An Academic Bank of Credit will be set up to make it easier to transfer between institutions.
College affiliation system to be phased out in 15 years, so that every college develops into either an autonomous degree-granting institution, or a constituent college of a university.
It also aims to double the Gross Enrolment Ratio in higher education, including vocational education, from 26.3% in 2018 to 50% by 2035, with an additional 3.5 crore new seats.
Traditional knowledge- related:
Indian knowledge systems, including tribal and indigenous knowledge, will be incorporated into the curriculum in an accurate and scientific manner.
Regions such as aspirational districts, which have large number of students facing economic, social or caste barriers will be designated as ‘Special Educational Zones’.
The Centre will also set up a Gender Inclusion Fund to build the country’s capacity to provide equitable quality education to all girls and transgender students.
Meritorious students belonging to SC, ST, OBC and other socially and economically disadvantaged groups will be given incentives.
New Curricular and Pedagogical Structure:
The NEP proposes changing the existing 10+2 Curricular and Pedagogical Structure with 5+3+3+4 design covering the children in the age group 3-18 years.

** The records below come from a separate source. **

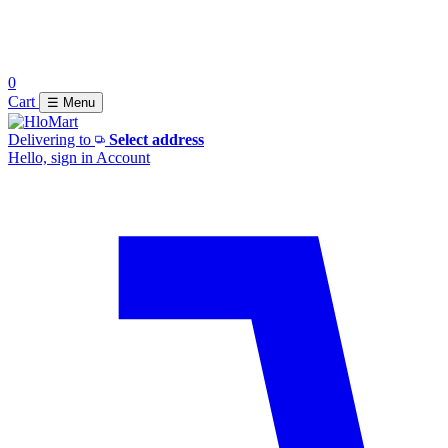
0
Cart
☰ Menu
Delivering to
Select address
Hello, sign in
Account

Under this —
Five years of the Foundational Stage: 3 years of pre-primary school and Grades 1, 2;
Three years of the Preparatory (or Latter Primary) Stage: Grades 3, 4, 5;
Three years of the Middle (or Upper Primary) Stage: Grades 6, 7, 8;
Four years of the High (or Secondary) Stage: Grades 9, 10, 11, 12.
Since education is a concurrent subject most states have their own school boards. Therefore, state governments would have to be brought on board for actual implementation of this decision.